Magistrates have been a part of the New South Wales industrial system since the early days of the British colony established in 1788. The first officially appointed Chief Industrial Magistrate was appointed in 1912. Chief Industrial Magistrates have continued to be appointed since that year, and currently, the industrial work of the court is carried out principally by that magistrate, although other magistrates are appointed as Industrial Magistrates on a needs basis.
In certain situations, it was possible under various “Master and Servant Acts” for employees or employers who broke employment contracts to be prosecuted for a breach of the criminal law. More commonly, this was directed at employees, particularly as wealthier employers would also be the local justice of the peace for the locality. Dr Geoffrey Partington outlines an example in 1858 where German masons who were brought to Australia to work on the Victorian railways. The employees broke their contracts after being persuaded to work for another employer. This was due to a shortage in the supply of experienced masons in Australia. The masons were imprisoned as a result of their breach of contract.
The growing maturity of the New South Wales colony led to the employment of permanent paid magistrates. These magistrates were first employed in Sydney Town. However, they gradually replaced all local justices of the peace. Magistrates would in time come to be appointed specially to either being a stipendiary magistrate, children's magistrate, or an industrial magistrate. Industrial magistrates appear to have been first used in New South Wales around 1912. Their authority came from the then Industrial Relations Act 1912 (NSW). A Chief Industrial Magistrate was also appointed, although there was no statutory basis for doing so. The first statutorily appointed one was not until 1986.

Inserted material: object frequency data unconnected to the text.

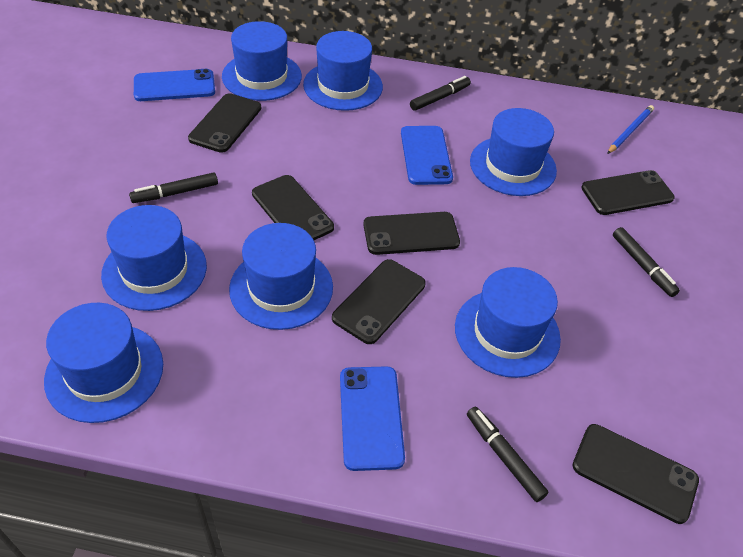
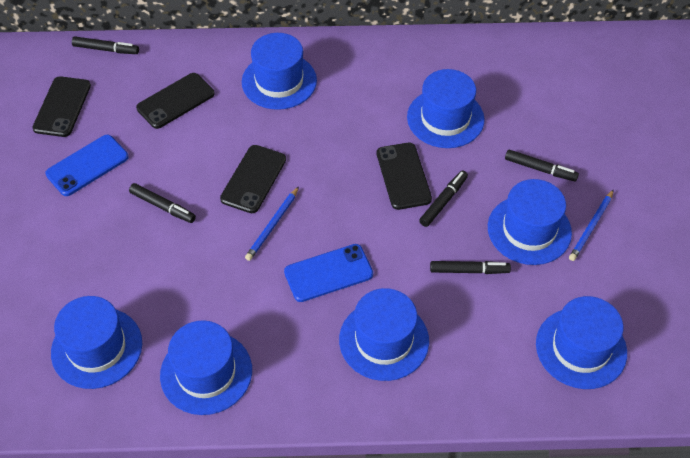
black marker: [129,172,218,203] [410,76,471,111] [467,406,549,502] [613,227,680,297] = 4 -> [72,36,139,54] [129,183,196,223] [419,171,468,227] [430,261,511,274] [505,150,579,182] = 5
black phone: [188,93,261,153] [252,175,334,240] [332,259,426,344] [363,212,460,255] [572,424,699,524] [581,170,675,215] = 6 -> [32,76,91,137] [136,73,215,129] [220,145,286,213] [377,143,432,210] = 4
blue pencil: [607,105,654,154] = 1 -> [245,187,299,261] [569,189,614,261] = 2
blue phone: [134,69,215,101] [340,366,405,471] [401,126,453,185] = 3 -> [45,135,129,196] [284,244,373,302] = 2

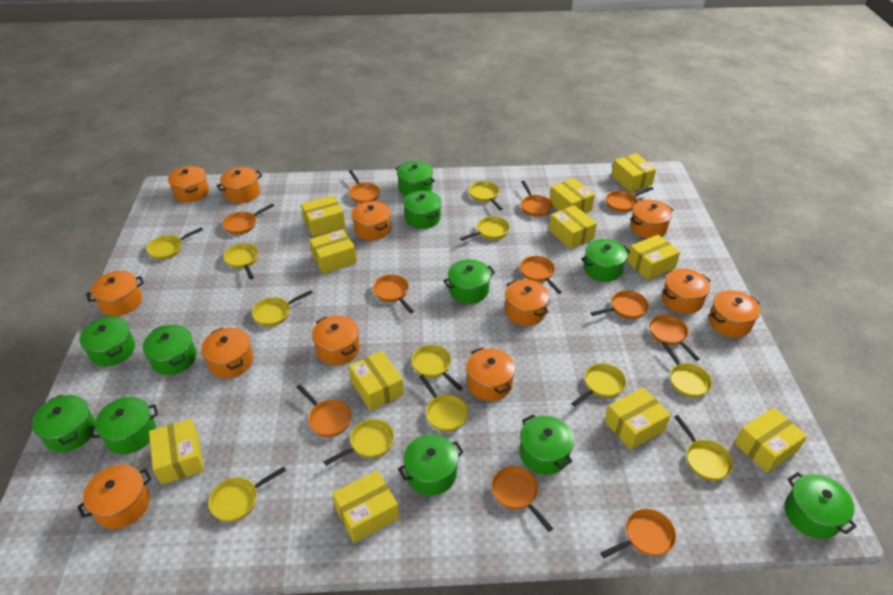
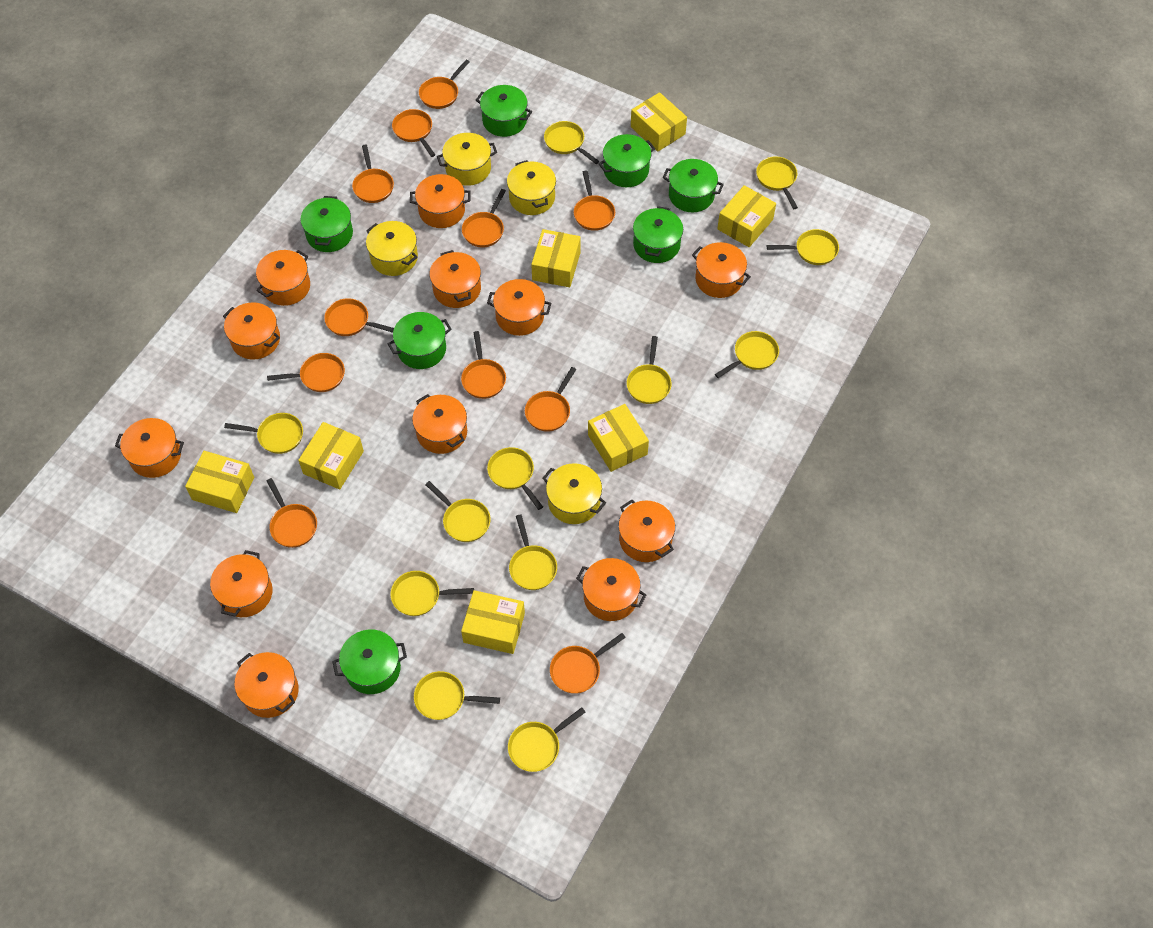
green pot: [32,395,95,452] [80,317,135,366] [90,397,158,454] [143,325,196,375] [396,161,435,196] [398,435,464,495] [403,190,442,229] [443,259,495,304] [519,415,574,475] [581,239,630,282] [785,472,857,539] = 11 -> [300,196,353,252] [332,629,407,694] [388,312,452,369] [476,85,532,137] [598,134,655,187] [633,206,683,263] [663,159,724,212] = 7
yellow box: [149,419,204,485] [301,195,345,237] [309,229,357,274] [332,470,399,543] [349,351,404,411] [549,205,597,249] [550,178,595,213] [605,387,671,450] [611,153,656,192] [627,234,680,280] [735,407,807,473] = 11 -> [185,451,254,513] [298,422,364,490] [461,590,525,654] [531,229,581,287] [588,404,649,472] [631,92,687,152] [717,185,776,247] = 7
yellow pot: none = 0 -> [366,221,418,276] [437,133,497,186] [507,160,556,215] [543,463,606,524] = 4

Up until 1991, all magistrates were also gazetted as industrial magistrates. The process of gazetting is simply to give a magistrate a dual role or appointment. From 1991, magistrates were automatically appointed as an industrial magistrate under the Industrial Relations Act 1991. In practice, however, all work of an industrial nature was performed by the Chief Industrial Magistrate. In 1996, a new Industrial Act was passed. Under this law, magistrates are now only appointed on a needs basis to assist the Chief Industrial Magistrate in his or her duties.
When considering industrial cases, the industrial magistrate actually constitutes a Local Court rather than a specialised industrial court. Industrial magistrates have both criminal and civil jurisdictions. All the usual laws apply to proceedings in the court. However, in civil proceedings, the procedure of the court is regulated by the Industrial Relations Act rather than the Civil Procedure Act 2005. Certain types of cases may only be dealt with by industrial magistrates. These are cases under the following laws:
Other laws, including federal laws, may empower an Industrial Magistrate to deal with cases. For example, the Australian Government gave power to Industrial Magistrates to deal with matters under the Workplace Relations Act 1996 (Commonwealth) through the now repealed section 177A. Generally, criminal proceedings are restricted to breaches of safety regulations (for example under the Occupational Health and Safety Act). Civil proceedings are generally restricted to the recovery of unpaid wages or leave by employees against employers. Where the court makes an order in this type of case, the amount of money awarded must be registrered and enforced in the Local Court rather than through an Industrial Court.
In 2002 the court heard a case in which an employee fell off a stage prop he was constructing for the Italian Opera Rinalda at the Sydney Opera House. The employee fell off the three metre high mountain prop he was constructing. Following the incident, a crane and harness was obtained for future prop building. In 2004, the court heard a case of bullying and harassment in the workplace. It was alleged that a new employee underwent an initiation ceremony that involved the employee being wrapped in cling film from neck to ankle, strapped to a trolley and then spun around. The employee's mouth was then stuffed with sawdust and glue and then finally he was sprayed in the face with a firehose. The company concerned was fined $15,000 for the incident.